======== Source extract ========

Then again, I thought about the section that you have to try hard to finish the game single handedly, and I thought "what about finishing the game with companions but your decision during combat would decide between life or death and success or failure of the mission?"  So what I want to suggest is; is it possible to include a Permadeath features of your companions in the game during combat?

 

Before I resume further, what I meant for permadeath on this topic is the possible permanent death of a companion due to the decision of the player to neglect them during combat, which sometimes is hard and unexpected.  Bioware is not a stranger when killing off companions (ME:1, ME:2, ME:3, DA:O, DA:2) but sometimes they are dealt with during decision in a cinematic way which is not covered but by this suggestion.  So hopefully those distinguished between each other, let's go on to the meat of this suggestion!!!

======== Records shown ========

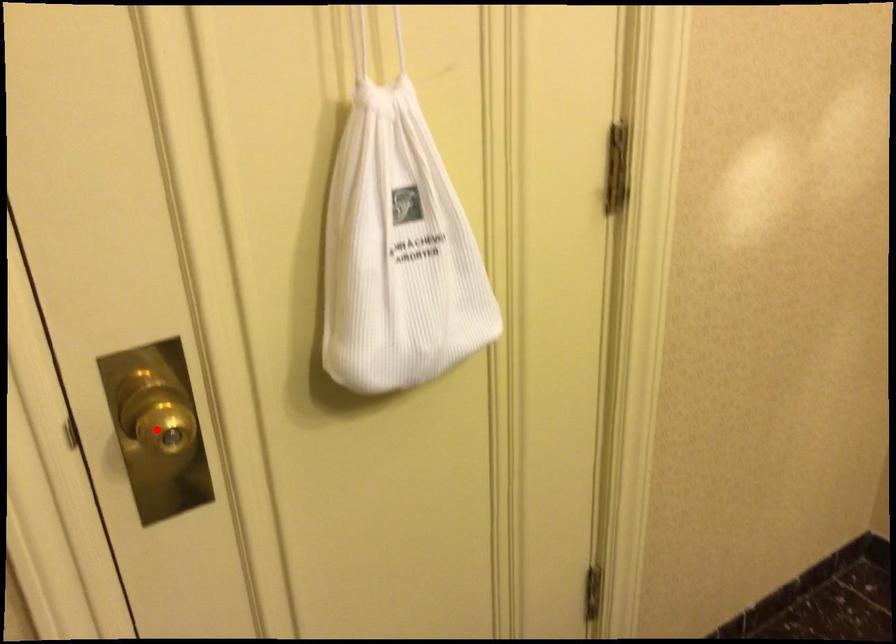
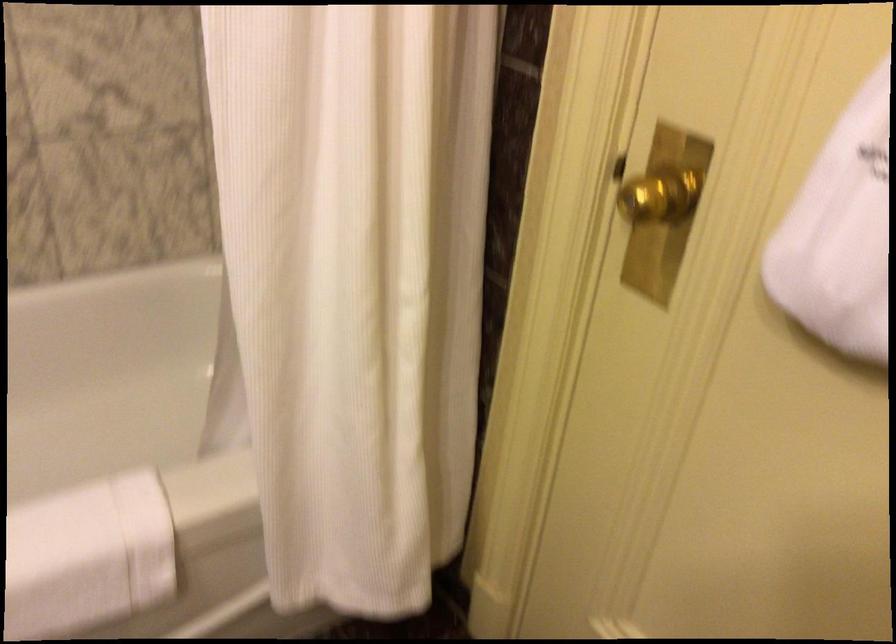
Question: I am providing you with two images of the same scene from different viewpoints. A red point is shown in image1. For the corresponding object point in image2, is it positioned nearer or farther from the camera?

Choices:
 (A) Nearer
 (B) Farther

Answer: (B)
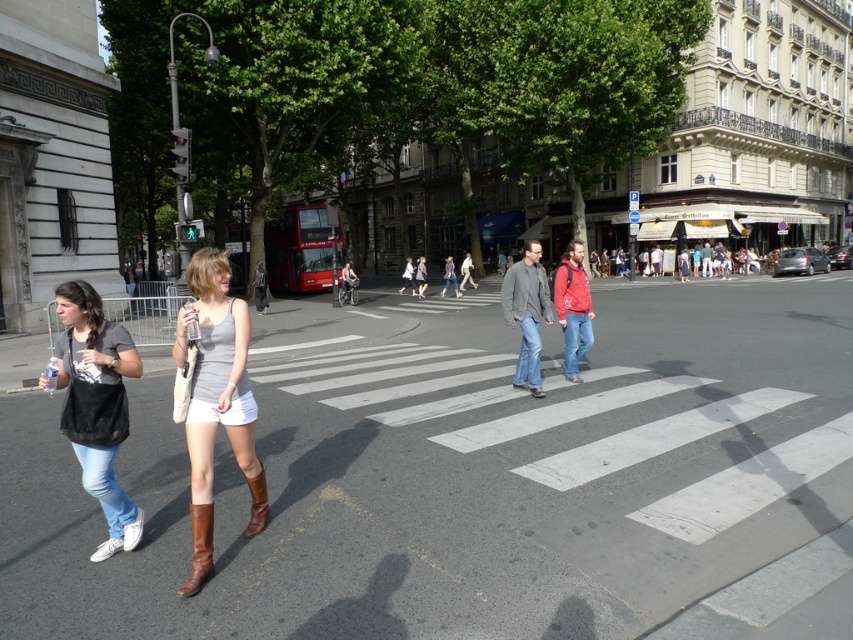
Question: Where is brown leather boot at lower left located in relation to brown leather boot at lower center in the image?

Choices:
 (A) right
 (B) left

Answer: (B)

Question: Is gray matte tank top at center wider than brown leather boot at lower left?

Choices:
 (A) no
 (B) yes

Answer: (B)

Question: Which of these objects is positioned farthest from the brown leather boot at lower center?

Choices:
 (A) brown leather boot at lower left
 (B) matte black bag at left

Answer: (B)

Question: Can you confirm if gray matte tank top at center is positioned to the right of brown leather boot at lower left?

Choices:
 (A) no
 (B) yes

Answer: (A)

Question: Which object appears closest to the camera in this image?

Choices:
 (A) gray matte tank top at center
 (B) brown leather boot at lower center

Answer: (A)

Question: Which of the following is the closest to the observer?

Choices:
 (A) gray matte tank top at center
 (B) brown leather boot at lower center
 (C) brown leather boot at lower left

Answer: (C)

========
======== Records shown ========

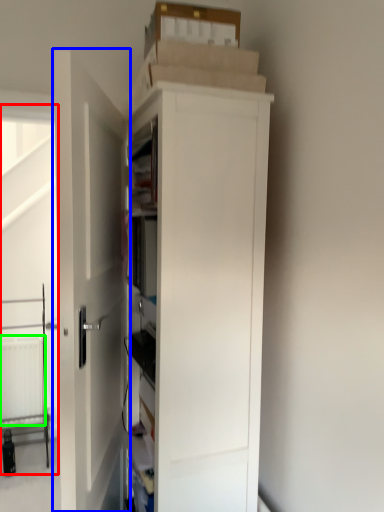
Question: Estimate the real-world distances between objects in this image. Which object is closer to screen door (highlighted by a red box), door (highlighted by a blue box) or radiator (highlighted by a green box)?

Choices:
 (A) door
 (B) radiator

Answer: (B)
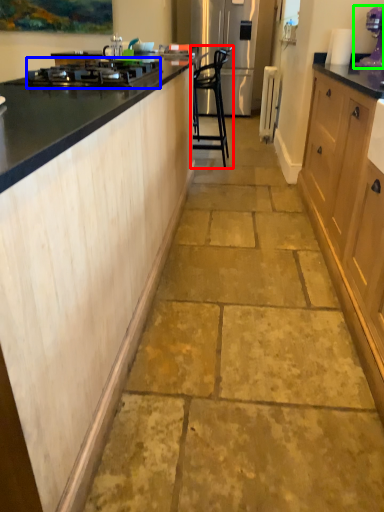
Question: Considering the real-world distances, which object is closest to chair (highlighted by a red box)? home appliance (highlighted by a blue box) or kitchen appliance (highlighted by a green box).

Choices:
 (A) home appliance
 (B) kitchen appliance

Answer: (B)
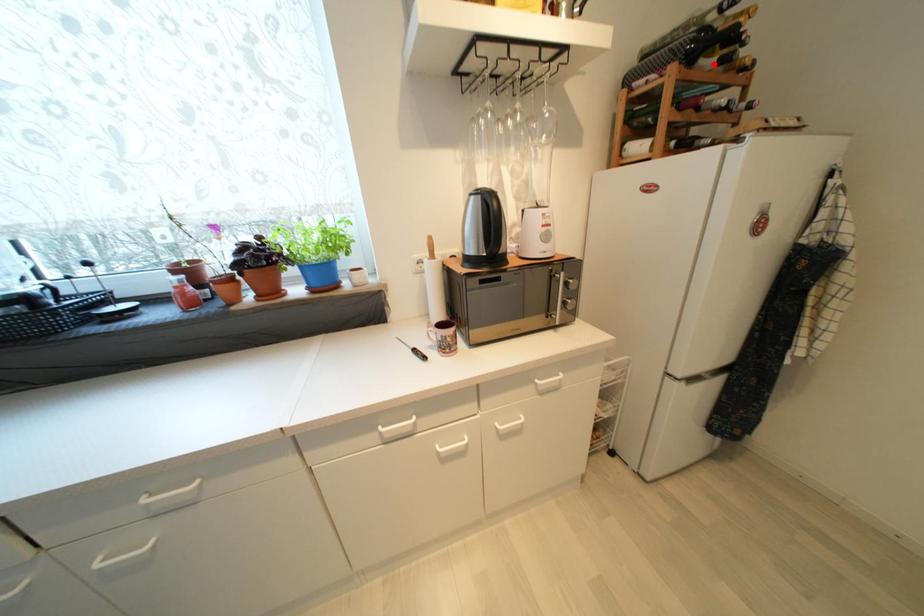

========

> **Exercise 1**
Reproduce word for word the part of the companion permadeath post from "Before I resume" up to and including "of this suggestion!!!".
> **Exercise 2**
Write the next part of the companion permadeath post, picking up right after its final sentence.

> **Answer area 1**
Before I resume further, what I meant for permadeath on this topic is the possible permanent death of a companion due to the decision of the player to neglect them during combat, which sometimes is hard and unexpected.  Bioware is not a stranger when killing off companions (ME:1, ME:2, ME:3, DA:O, DA:2) but sometimes they are dealt with during decision in a cinematic way which is not covered but by this suggestion.  So hopefully those distinguished between each other, let's go on to the meat of this suggestion!!!

> **Answer area 2**
Before complaints can fly off, please read on first:  The addition of combat permadeath would increase the difficulty of the game even if the difficulty is in the easy mode since the management of your party becomes more important, some would see that as positive addition because this would actually increase the relationship between the player and their companions, without any conversations or cinematic and a natural connection just happens between the player and the game, ie: Skyrim #1 companion Lydia! The player protects her and feels close to her even though she has no story at all.   So the player becomes kind of obligated and careful during combat that they have to think more of their actions so that their companions can survive.  Since this is Bioware, the longer the companion is alive, the rewards of having them longer is the addition of more content the player can get out from them (romance, quest, conversation, gossips).  This addition would be another kind of management of being a leader, besides leading this organization, you have to show that you can manage your crew before you could effectively manage an organization.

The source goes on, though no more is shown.